The eye of the media is constantly focused on Americans who are lacking in healthcare. But what about the many individuals who do have health insurance and are being subjected to medical overtreatment?
Far too often we are running too many scans, too many labs, and performing far too many procedures. And according to the Institute of Medicine, this overtreatment is costing health care systems over $210 billion a year. Not only are the costs financially high, but the burden of pain, complications, and even potential death are on the line in this epidemic.

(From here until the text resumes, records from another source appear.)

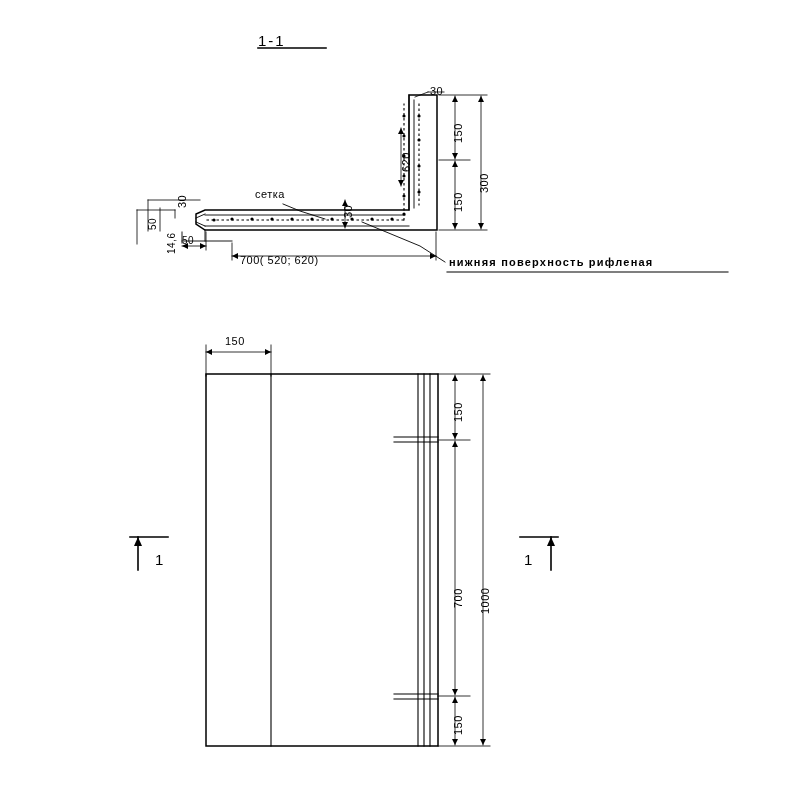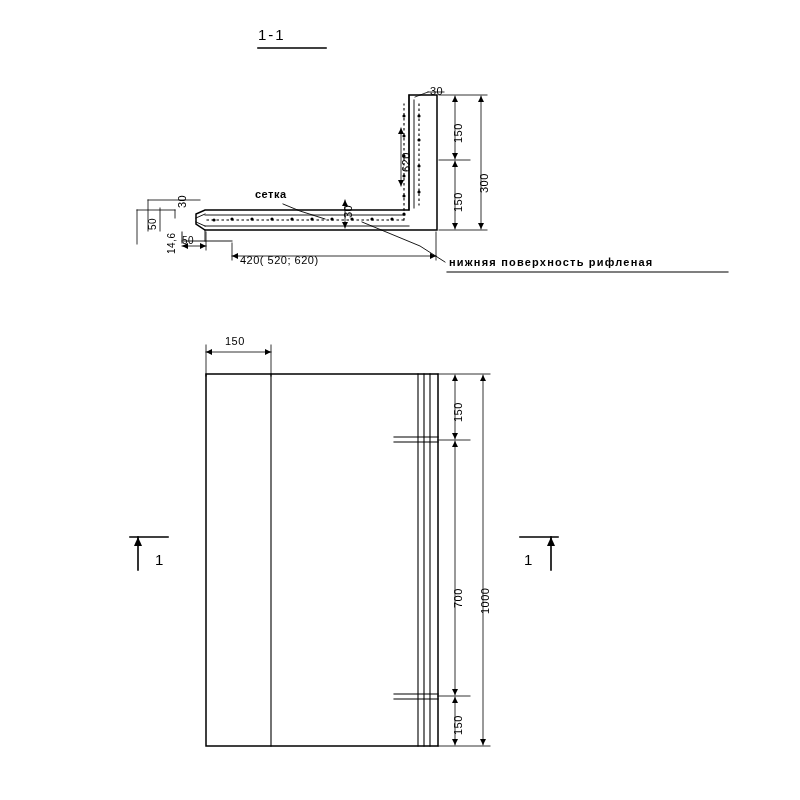--- a/index.html
+++ b/index.html
@@ -203,40 +203,40 @@
       <path d="M 134,546 L 138,537 L 142,546" fill="#000" stroke="none"></path>
 
       <line x1="520" y1="537" x2="558" y2="537"></line>
       <line x1="551" y1="537" x2="551" y2="570"></line>
       <path d="M 547,546 L 551,537 L 555,546" fill="#000" stroke="none"></path>
     </g>
 
   </g>
 </svg>
 
-<div class="lbl big" style="left:258px; top:26px;">1-1</div>
+<div class="lbl big" style="left:258px; top:32px;">1-1</div>
 
 <div class="lbl" style="left:430px; top:85px;">30</div>
 
 <div class="lbl rot" style="left:400px; top:172px;">620</div>
 
 <div class="lbl rot" style="left:452px; top:143px;">150</div>
 <div class="lbl rot" style="left:452px; top:212px;">150</div>
 <div class="lbl rot" style="left:478px; top:193px;">300</div>
 
 <div class="lbl rot" style="left:342px; top:218px;">30</div>
 
 <div class="lbl rot" style="left:176px; top:208px;">30</div>
 <div class="lbl rot small" style="left:147px; top:230px;">50</div>
 <div class="lbl rot small" style="left:166px; top:254px;">14,6</div>
 <div class="lbl small" style="left:182px; top:235px;">50</div>
 
-<div class="lbl" style="left:240px; top:254px;">420( 520;  620)</div>
-
-<div class="lbl" style="left:255px; top:188px;font-weight:bold;">сетка</div>
+<div class="lbl" style="left:240px; top:254px;">700( 520;  620)</div>
+
+<div class="lbl" style="left:255px; top:188px;">сетка</div>
 
 <div class="lbl note" style="left:449px; top:256px;font-weight:bold;">нижняя   поверхность   рифленая</div>
 
 <div class="lbl" style="left:225px; top:335px;">150</div>
 
 <div class="lbl rot" style="left:452px; top:422px;">150</div>
 <div class="lbl rot" style="left:452px; top:608px;">700</div>
 <div class="lbl rot" style="left:452px; top:735px;">150</div>
 <div class="lbl rot" style="left:479px; top:614px;">1000</div>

A recent article in the New York Times featured the following quotes:
“What people are not realizing is that sometimes the test poses harm,” said Shannon Brownlee, acting director of the health policy program at the New America Foundation and the author of “Overtreated: Why Too Much Medicine Is Making Us Sicker and Poorer.”

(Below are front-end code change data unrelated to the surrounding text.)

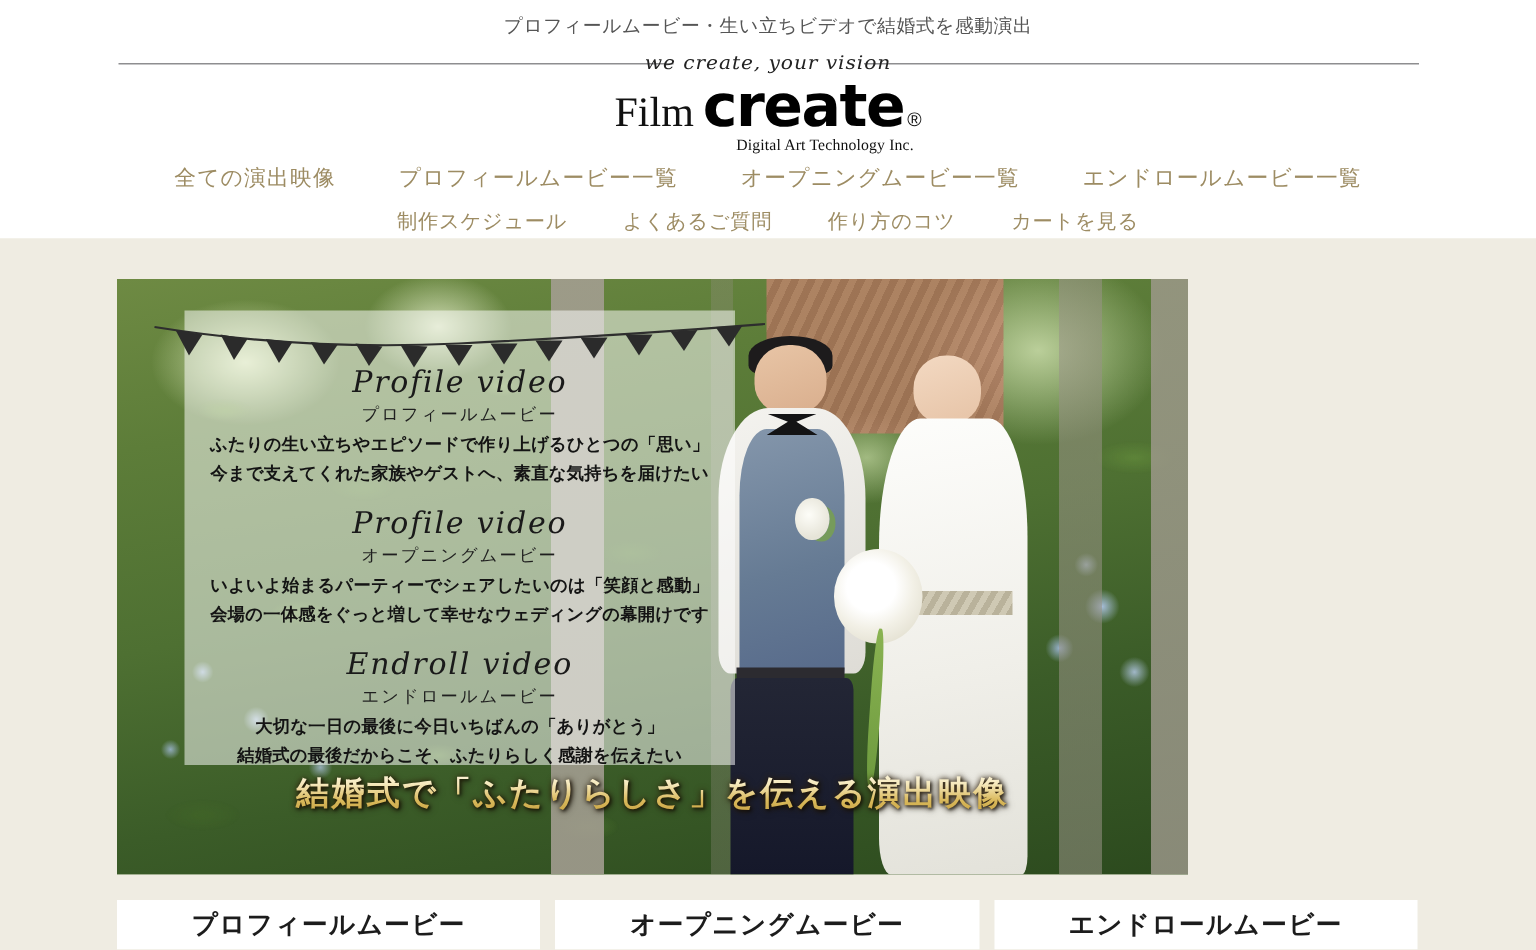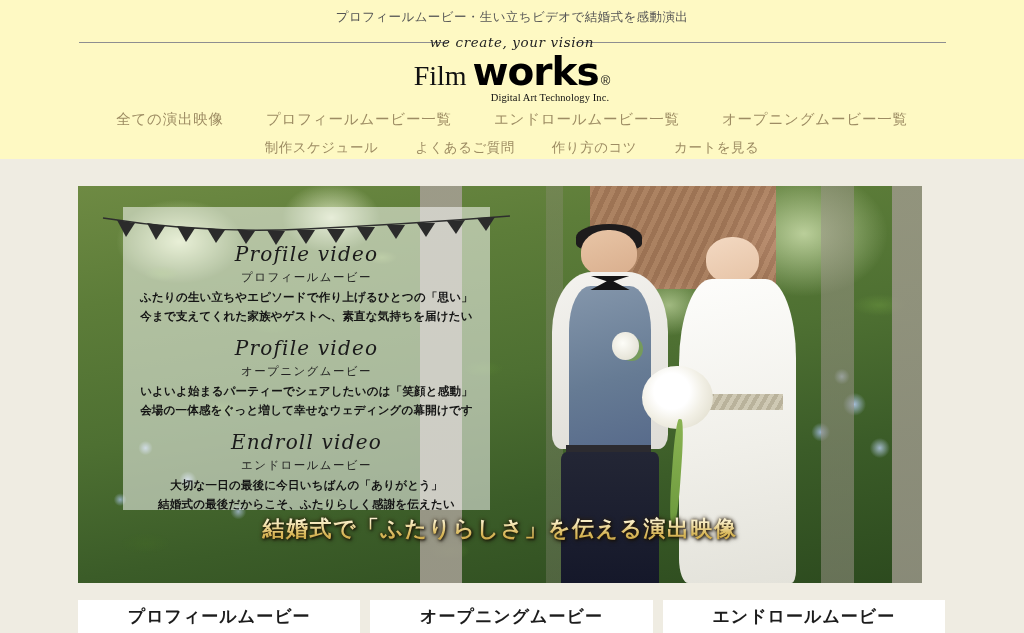--- a/index.html
+++ b/index.html
@@ -13,21 +13,21 @@
 
   body {
     font-family: "Liberation Sans", "DejaVu Sans", sans-serif;
     background: #efece2;
     color: #333;
     -webkit-font-smoothing: antialiased;
   }
 
   
   .site-header {
-    background: #fef9c3;
+    background: #ffffff;
     height: 159px;
     width: 1024px;
     position: relative;
   }
 
   .tagline-top {
     text-align: center;
     font-size: 12.5px;
     color: #555;
     padding-top: 9px;
@@ -138,21 +138,21 @@
     background: #efece2;
     width: 1024px;
     height: 474px;
     position: relative;
   }
 
   .hero {
     position: absolute;
     left: 78px;
     top: 27px;       
-    width: 844px;
+    width: 714px;
     height: 397px;
     overflow: hidden;
   }
 
   
   .hero-photo {
     position: absolute;
     inset: 0;
     background:
       
@@ -405,32 +405,32 @@
 
   <div class="tagline-top">プロフィールムービー・生い立ちビデオで結婚式を感動演出</div>
 
   <div class="logo-block">
     <div class="logo-rule left"></div>
     <div class="logo-rule right"></div>
 
     <div class="logo-inner">
       <div class="logo-script">we create, your vision</div>
       <div class="logo-word">
-        <span class="logo-film">Film</span><span class="logo-works">works</span><span class="logo-reg">®</span>
+        <span class="logo-film">Film</span><span class="logo-works">create</span><span class="logo-reg">®</span>
       </div>
       <div class="logo-sub">Digital Art Technology Inc.</div>
     </div>
   </div>
 
   <nav class="nav">
     <div class="nav-row row1">
       <a class="nav-link">全ての演出映像</a>
       <a class="nav-link">プロフィールムービー一覧</a>
+      <a class="nav-link">オープニングムービー一覧</a>
       <a class="nav-link">エンドロールムービー一覧</a>
-      <a class="nav-link">オープニングムービー一覧</a>
     </div>
     <div class="nav-row row2">
       <a class="nav-link">制作スケジュール</a>
       <a class="nav-link">よくあるご質問</a>
       <a class="nav-link">作り方のコツ</a>
       <a class="nav-link">カートを見る</a>
     </div>
   </nav>
 </header>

“Sometimes the test leads you down a path, a therapeutic cascade, where you start to tumble downstream to more and more testing, and more and more invasive testing, and possibly even treatment for things that should be left well enough alone.”

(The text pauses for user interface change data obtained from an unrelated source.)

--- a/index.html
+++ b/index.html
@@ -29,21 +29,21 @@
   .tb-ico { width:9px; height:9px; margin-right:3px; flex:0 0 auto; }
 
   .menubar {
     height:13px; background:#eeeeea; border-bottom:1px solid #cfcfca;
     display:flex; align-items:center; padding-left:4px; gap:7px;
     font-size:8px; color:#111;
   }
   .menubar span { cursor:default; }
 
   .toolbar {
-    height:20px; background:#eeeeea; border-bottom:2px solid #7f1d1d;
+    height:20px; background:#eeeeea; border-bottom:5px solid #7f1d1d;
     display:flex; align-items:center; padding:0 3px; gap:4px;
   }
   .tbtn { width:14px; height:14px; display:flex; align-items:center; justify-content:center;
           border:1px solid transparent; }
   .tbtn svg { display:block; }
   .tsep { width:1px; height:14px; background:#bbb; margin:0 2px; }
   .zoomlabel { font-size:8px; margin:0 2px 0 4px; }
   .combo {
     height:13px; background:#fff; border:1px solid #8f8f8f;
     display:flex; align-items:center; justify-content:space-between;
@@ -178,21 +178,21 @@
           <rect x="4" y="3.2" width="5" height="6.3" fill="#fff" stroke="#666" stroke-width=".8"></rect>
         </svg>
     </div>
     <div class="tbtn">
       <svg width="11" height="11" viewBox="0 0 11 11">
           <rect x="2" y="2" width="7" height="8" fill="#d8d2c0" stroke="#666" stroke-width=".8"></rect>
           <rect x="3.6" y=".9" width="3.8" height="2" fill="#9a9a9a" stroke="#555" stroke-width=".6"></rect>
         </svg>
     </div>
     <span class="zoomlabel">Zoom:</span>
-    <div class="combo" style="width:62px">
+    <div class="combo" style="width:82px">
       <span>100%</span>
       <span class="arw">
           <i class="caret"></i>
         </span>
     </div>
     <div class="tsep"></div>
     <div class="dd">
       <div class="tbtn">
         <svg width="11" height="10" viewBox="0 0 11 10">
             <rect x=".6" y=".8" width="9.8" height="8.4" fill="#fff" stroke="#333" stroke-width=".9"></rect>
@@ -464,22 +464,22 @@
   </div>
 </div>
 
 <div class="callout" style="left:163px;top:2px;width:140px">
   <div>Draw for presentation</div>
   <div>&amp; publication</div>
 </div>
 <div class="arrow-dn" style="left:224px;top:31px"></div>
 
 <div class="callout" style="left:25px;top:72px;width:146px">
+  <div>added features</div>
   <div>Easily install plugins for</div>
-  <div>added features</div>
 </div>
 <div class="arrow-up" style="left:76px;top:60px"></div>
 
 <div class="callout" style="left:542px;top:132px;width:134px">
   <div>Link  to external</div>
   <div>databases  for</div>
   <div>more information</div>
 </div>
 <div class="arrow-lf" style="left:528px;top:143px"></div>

She’s right about the potential for tests to case harm. Each scan puts you at increasing risks for problems later in life including cancer and other life-threatening conditions. According to a study published in the New England Journal of Medication, the amount of radiation you receive in 2 or 3 CT scans is about the same as the amount of radiation exposure you’d get after an atom bomb exposure. The scary part is that most people consent to these tests willingly.
It makes you question just why exactly medical professionals would be willing to expose patients to these risks. According to Dr. Len Lichtenfeld, deputy chief medical officer for the national office of the American Cancer Society, “Our medical care system is rewarding doctors much more for ordering and reading scans than for talking to a patient.”
Physicians are reimbursed for individuals tasks they perform for patients, not for providing holistic care. It seems that our healthcare standards just encourage more and more duplications and excess. This can often be exaggerated when specialists are involved. They are sometimes eager to order costly test and just to procedures and surgery as answers to problems.
I often wonder if I was a victim of this overtreatment phenomena. The surgeon I was referred to when I told that I had a brain tumor seemed far too eager to probe around in my head. And out of fear I blindly agreed to go through with the procedure. During the surgery he found no tumor and instead proceeded to poke around in my cranium. This resulted in a spinal fluid leak, 2 subsequent hospitalization, multiple MRIs, and CTs. The total cost of my hospitalizations and treatments was well over $50,000. And I am responsible for thousands out of pocket costs.
And all this medical “care” started because of a headache.
So this begs the question: How can we fix healthcare? How can we ensure that we get the right amount of healthcare and aren’t just tested, probed, and prodded, and milked for every dollar?
Since healthcare providers are reimbursed based on tasks, they are going to continue performing those tasks. How can we shift the medical model to one that focuses on holistic healthcare, rather than symptom based treatment for individual diseases?
Have you been a victim of overtreatment?